● **Tasks to carry out**
1: List every drug the astrovirus passage names as used to raise the intraendosomal and intralysosomal pH of infected cells.
2: Extract from the astrovirus passage the span that begins at the words "In vitro effect" and ends after the words "of bovine astrovirus.".

[[ Passage open ]]

Mechanism of astrovirus entry into Graham 293 cells.

Astroviruses are intestinal pathogens associated with gastroenteritis in man and animals. The mechanism of internalization into host cells has not been reported previously. The cell entry pathway of serotype 1 human astrovirus into 293 cell line was studied biochemically and morphologically. Viral infection was monitored by indirect immunofluorescence. Infected cells were treated with the lysosomotropic agents ammonium chloride, methylamine, and dansylcadaverine or the ionophore monensin to raise the intraendosomal and intralysosomal pH. All drugs tested inhibited the early stages of infection whereas they did not interfere with the viral binding to the plasma membrane. The presence of astrovirus particles was detected by electron microscopy in coated pits and later in coated vesicles. The data indicate adsorptive endocytosis as the most probable mechanism by which astroviruses enter susceptible cells.

In vitro effect of synthetic flavanoids on astrovirus infection.

In this study we investigated the activity of halogeno-, cyano- and amidino-isoflavenes, isoflavans and flavans on the multiplication of human astroviruses. These are naked small round viruses which have been recognized as causative agents of human gastroenteritis, and whose capsid proteins are similar to those of picornaviruses. Although all drugs tested caused a dose-dependent reduction of viral antigen synthesis as monitored by immunofluorescence, the chloro derivatives were the most effective.

Cultivation and partial characterization of bovine astrovirus.

[[ Passage closed ]]
[[ Data provided open ]]

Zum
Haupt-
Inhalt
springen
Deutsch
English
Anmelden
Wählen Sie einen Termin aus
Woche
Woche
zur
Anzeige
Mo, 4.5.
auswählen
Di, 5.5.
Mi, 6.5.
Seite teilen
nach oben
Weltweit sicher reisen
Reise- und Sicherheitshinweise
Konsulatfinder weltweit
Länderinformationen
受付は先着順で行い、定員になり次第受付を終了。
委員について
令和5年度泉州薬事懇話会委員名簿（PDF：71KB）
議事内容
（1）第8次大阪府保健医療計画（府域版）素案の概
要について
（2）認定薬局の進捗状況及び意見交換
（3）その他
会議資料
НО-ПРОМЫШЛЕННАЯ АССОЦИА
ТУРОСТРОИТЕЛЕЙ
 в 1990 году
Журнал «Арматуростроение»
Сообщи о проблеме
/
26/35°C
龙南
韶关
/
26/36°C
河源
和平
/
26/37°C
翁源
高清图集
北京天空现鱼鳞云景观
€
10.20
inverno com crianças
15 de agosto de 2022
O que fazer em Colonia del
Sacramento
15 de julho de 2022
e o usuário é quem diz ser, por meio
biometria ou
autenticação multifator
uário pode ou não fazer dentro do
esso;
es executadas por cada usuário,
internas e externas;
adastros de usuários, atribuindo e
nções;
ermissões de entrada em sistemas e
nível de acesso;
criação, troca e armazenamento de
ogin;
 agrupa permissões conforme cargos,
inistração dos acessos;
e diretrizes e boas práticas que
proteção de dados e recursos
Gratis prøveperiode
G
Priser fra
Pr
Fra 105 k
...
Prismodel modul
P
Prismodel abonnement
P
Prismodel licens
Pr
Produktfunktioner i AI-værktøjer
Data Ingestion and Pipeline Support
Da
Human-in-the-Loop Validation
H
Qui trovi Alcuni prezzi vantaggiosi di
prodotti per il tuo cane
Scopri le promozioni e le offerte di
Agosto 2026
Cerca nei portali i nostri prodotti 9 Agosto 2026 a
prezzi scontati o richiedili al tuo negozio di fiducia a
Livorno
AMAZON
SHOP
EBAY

[[ Data provided closed ]]

● **Answers given**
1: ammonium chloride, methylamine, dansylcadaverine, monensin

2:
In vitro effect of synthetic flavanoids on astrovirus infection.

In this study we investigated the activity of halogeno-, cyano- and amidino-isoflavenes, isoflavans and flavans on the multiplication of human astroviruses. These are naked small round viruses which have been recognized as causative agents of human gastroenteritis, and whose capsid proteins are similar to those of picornaviruses. Although all drugs tested caused a dose-dependent reduction of viral antigen synthesis as monitored by immunofluorescence, the chloro derivatives were the most effective.

Cultivation and partial characterization of bovine astrovirus.